This week I decided that I needed my butt kicked a little bit with regards to routine. Lockdown had led to 'jet lag' and something needed to shift before I became nocturnal.

So I decided to do Miracle Mornings as suggested by Hal Elrod, and several of my friends/business mentors. I decided to live-stream them, because I definitely need accountability in my life, and telling the world of social media what I was doing made it far more likely that I'd actually do it!
Between either Facebook, my laptop or my internet connection, most of these lives didn't last the full hour, so I apologise for that, especially to the 20 or so people who joined me at various points throughout. I didn't take the time to reset and relaunch the stream each morning, because I was in the middle of my own prayer/affirmation/visualisation/exercise/reading/scribing time and I didn't want to be distracted from it troubleshooting a livestream.

I'm going to stick it out the whole week because I don't generally quit on things I've committed to, but here's what I've learned:

1) Miracle Mornings and tech failure don't mix. I can either run it perfectly for you, or do my own personal development. Not both.


2) I love starting my day with a structured hour each morning by myself.

3) Miracle Mornings don't work for me.

One and two seem to be at odds, but they aren't. Let me explain.
One of my skills is hyperfocus, but it can take me a while to 'get into' something. Time blocking is always a challenge.
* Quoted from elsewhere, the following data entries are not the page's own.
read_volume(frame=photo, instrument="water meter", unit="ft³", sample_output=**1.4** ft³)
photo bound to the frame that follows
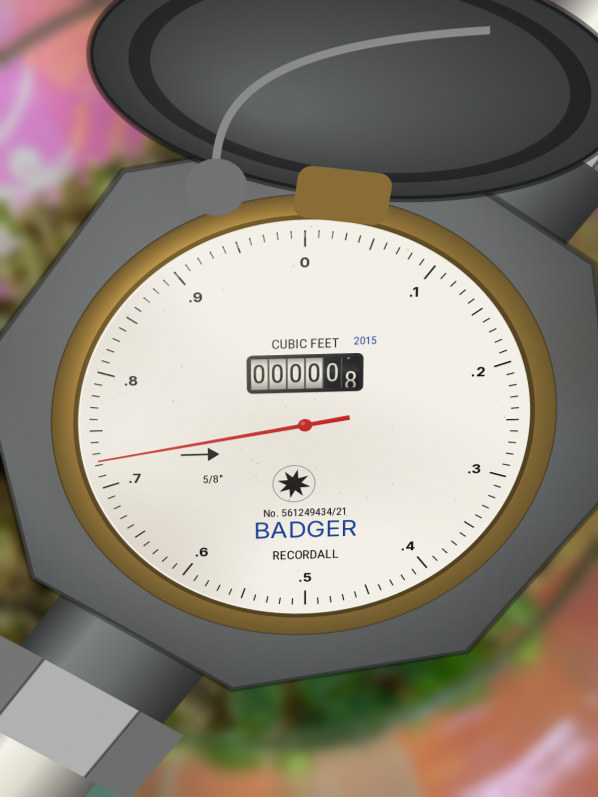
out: **7.72** ft³
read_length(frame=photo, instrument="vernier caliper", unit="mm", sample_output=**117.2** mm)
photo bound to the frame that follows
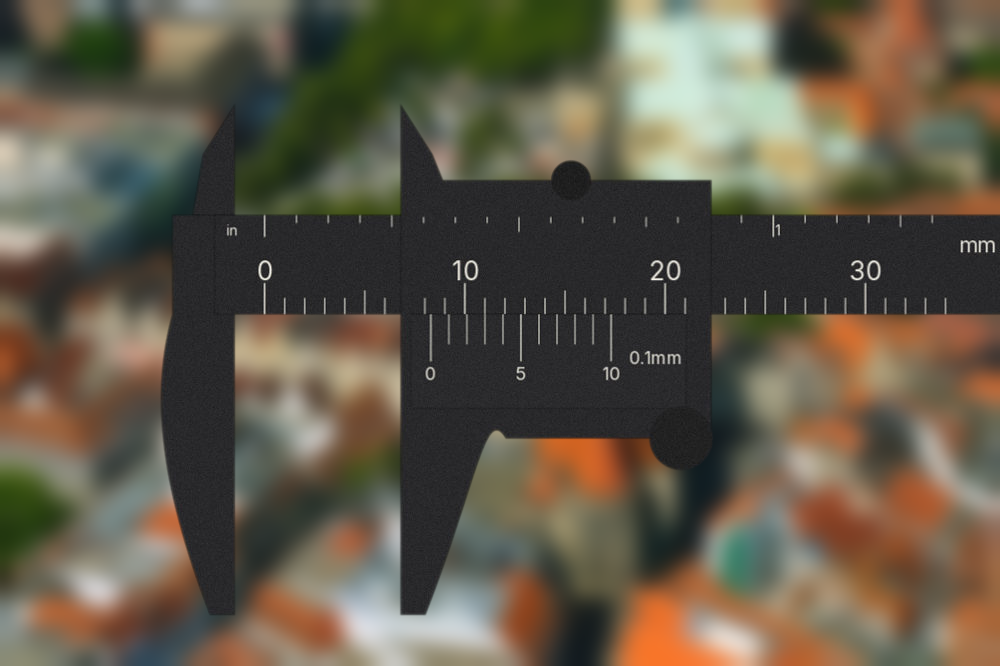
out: **8.3** mm
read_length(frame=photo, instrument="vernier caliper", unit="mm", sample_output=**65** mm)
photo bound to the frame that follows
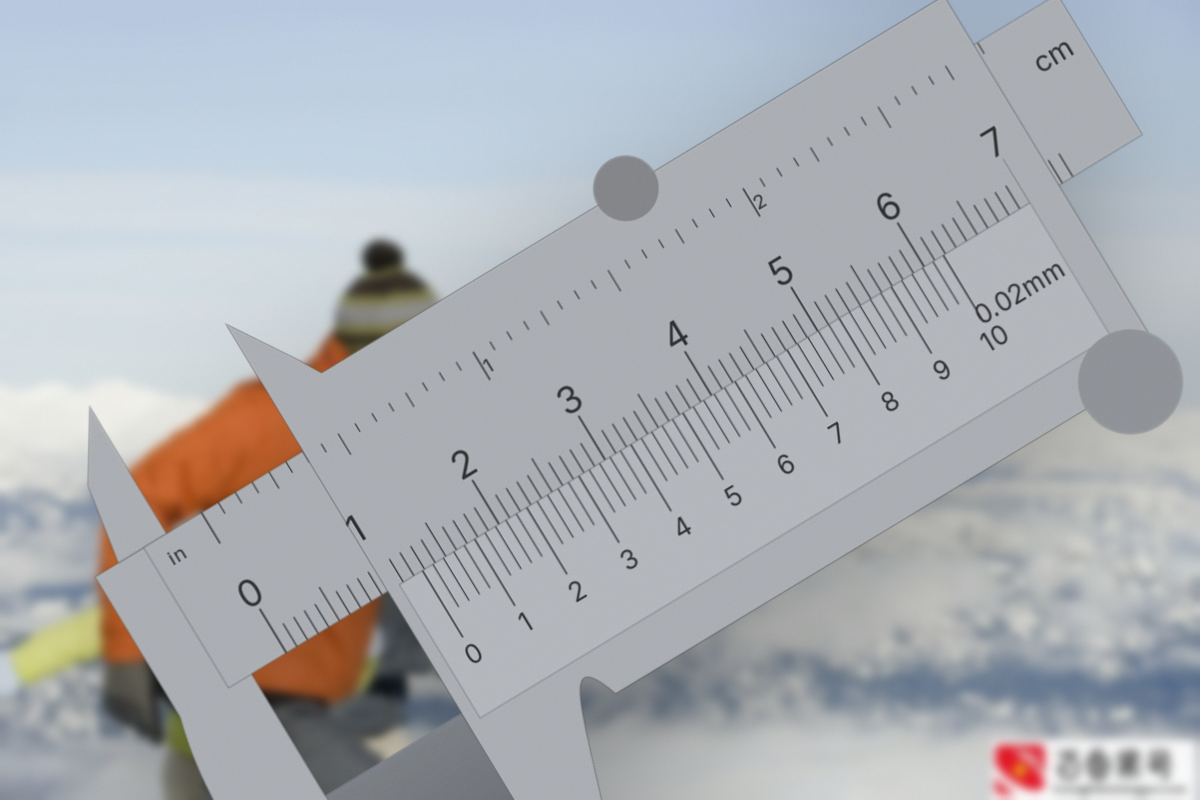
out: **12.8** mm
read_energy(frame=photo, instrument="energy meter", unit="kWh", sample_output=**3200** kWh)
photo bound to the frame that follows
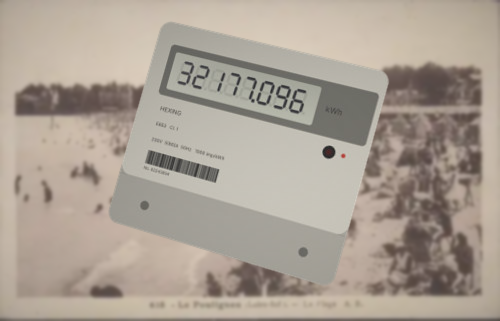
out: **32177.096** kWh
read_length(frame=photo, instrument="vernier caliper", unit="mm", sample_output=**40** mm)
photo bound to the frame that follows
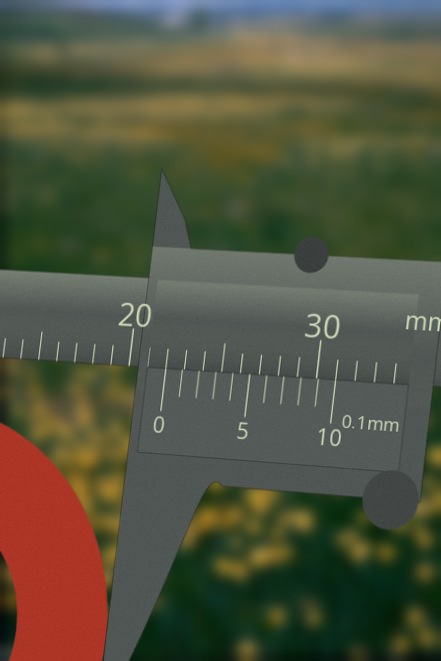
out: **22.0** mm
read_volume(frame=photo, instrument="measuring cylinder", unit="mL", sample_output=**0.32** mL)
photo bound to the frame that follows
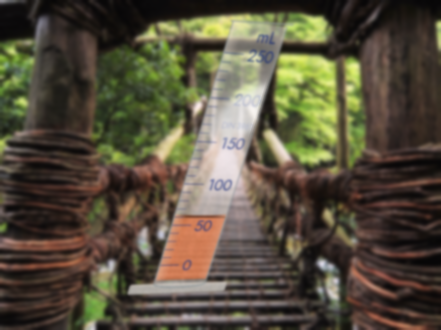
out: **60** mL
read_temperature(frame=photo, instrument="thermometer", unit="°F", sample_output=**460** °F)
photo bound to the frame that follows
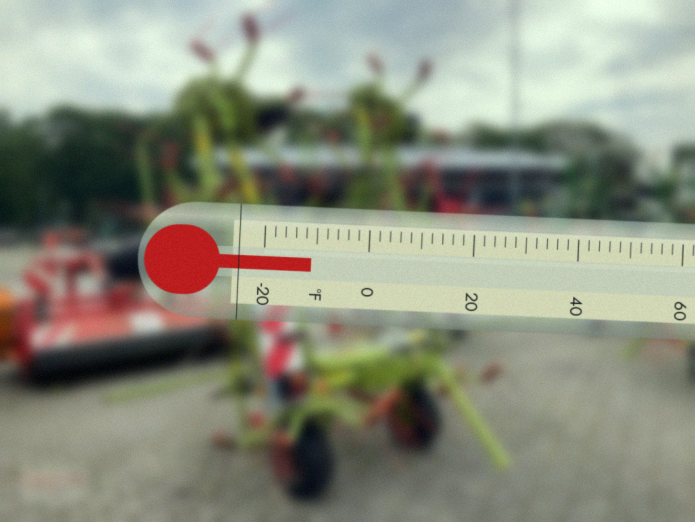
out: **-11** °F
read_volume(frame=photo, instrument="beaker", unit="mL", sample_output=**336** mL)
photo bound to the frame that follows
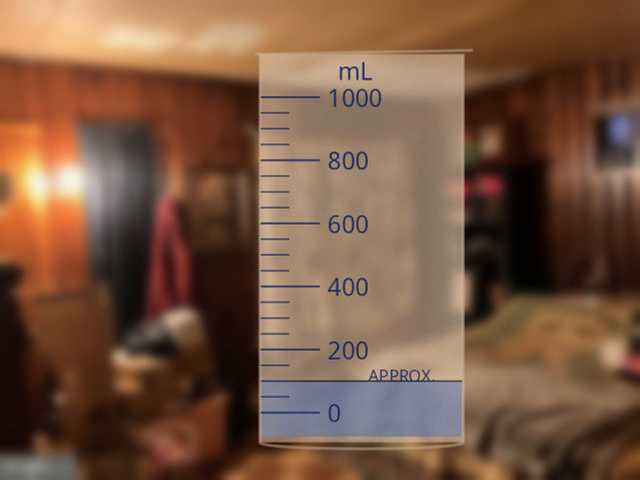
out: **100** mL
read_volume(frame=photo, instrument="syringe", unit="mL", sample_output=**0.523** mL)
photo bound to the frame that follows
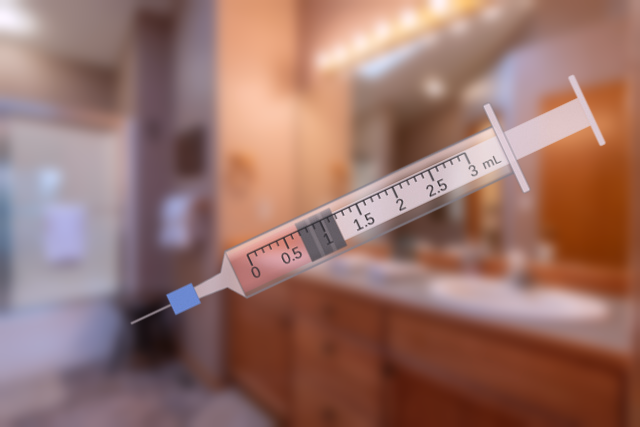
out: **0.7** mL
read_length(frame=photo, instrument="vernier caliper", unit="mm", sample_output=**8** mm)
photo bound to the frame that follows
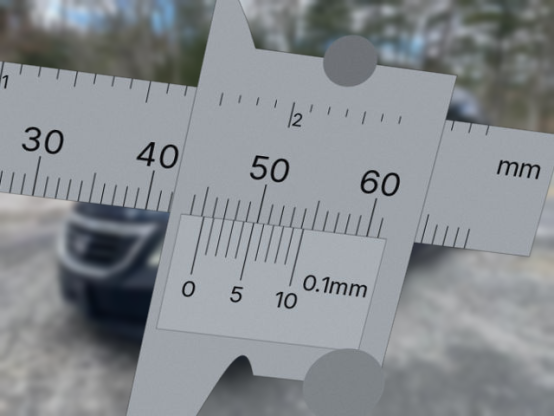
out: **45.2** mm
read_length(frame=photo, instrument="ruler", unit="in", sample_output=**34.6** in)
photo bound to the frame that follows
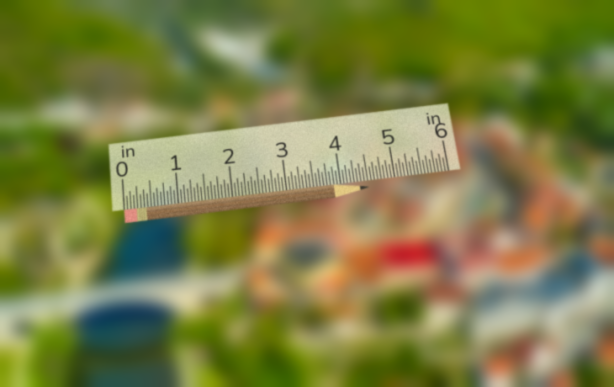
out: **4.5** in
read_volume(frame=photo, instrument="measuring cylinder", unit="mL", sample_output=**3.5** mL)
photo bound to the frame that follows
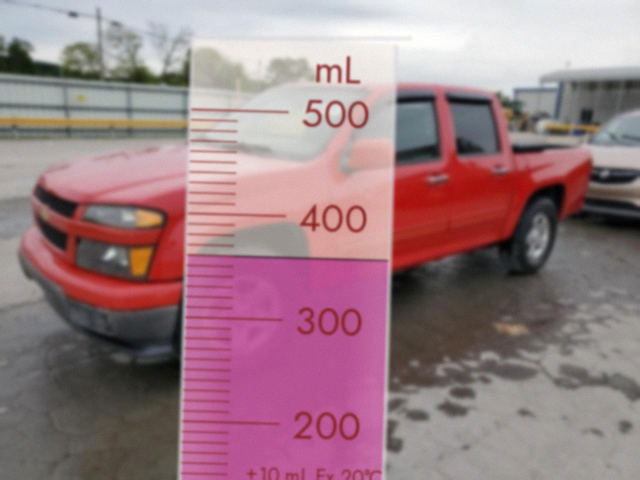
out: **360** mL
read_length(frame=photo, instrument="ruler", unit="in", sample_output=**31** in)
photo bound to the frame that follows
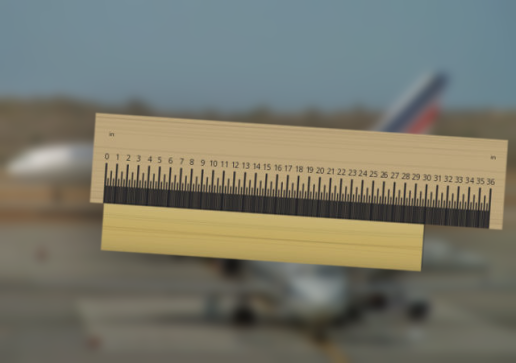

If I give myself 30 minutes to complete a task, I'll potentially only get five minutes done, because the doorbell will ring, people will wander in and ask for things, etc... but if I set myself two hours to achieve the same task (and tell my family strictly that I need two hours and cannot be disturbed - I rarely do this, but Matt will take the kids out to the park or something if I have a deadline) that 30-minute task might only take me 10 minutes and then I'm twiddling my thumbs and waiting for my family to come home.
Time blocking usually involves predicting how long a task will take (albeit building in a little time either side) but I really need a good chunk of time (and no time pressure) to work at my best and most efficient self.
'Miracle Mornings' requires you to change task every 10 minutes, which is something I HATE. I feel like I'm just getting into my book and it's time to start writing.
I understand that these bite-size chunks are great if you don't enjoy the task, but I only enjoy a task once I've been at it for a while. It's a struggle to start exercising (my bed is so warm) but 10 minutes in is when I'm starting to enjoy it, and definitely don't want to stop and start reading.

When I first mentioned I wanted to do Miracle Mornings and live stream for accountability, my husband said it was a bad idea. He said I have a history of pushing myself too hard and burning out, and it sounded like something that I would find stressful. I had that in the back of my mind and resonating in my mind was a quote by Reni Eddo-Lodge, that giving up isn't always weakness. Sometimes it's the right thing to do.

So I went into this process with grace for myself, promising myself that I'd give it a week, but recognising that it may not become the lifestyle change that last me for life.


All this is to say a) have grace for yourself and b) if you're like me and you want a morning routine that gives you a little more space, here's my current suggestion:

- Prepare your family in advance and let them know that in the morning you will not be available between 07:00 and 08:00 (or whenever you choose to start your routine)

1. Grab a big glass of water (I put green mandarin oil in mine, but any citrus will do)
2. Pop on your diffuser with something uplifting or that will help you focus. Currently, I'm using InTune or adaptiv.
3. Choose to meditate/pray/visualise/speak for 20 minutes. I actually like to blend these together. Dreaming with God is a fun practice and honestly? I want His input on my plans and ideas.

4. Read or write for 20 minutes. Alternate days. Don't try to do everything at once.
5. Exercise for 15 minutes.
6. Say your affirmations (or play them on your phone) whilst you shower.

If you've tried Miracle Mornings in the past, and they haven't worked for you, have a go with my gentler version.

And remember, quitting isn't always a weakness, as long as you learned something in the process.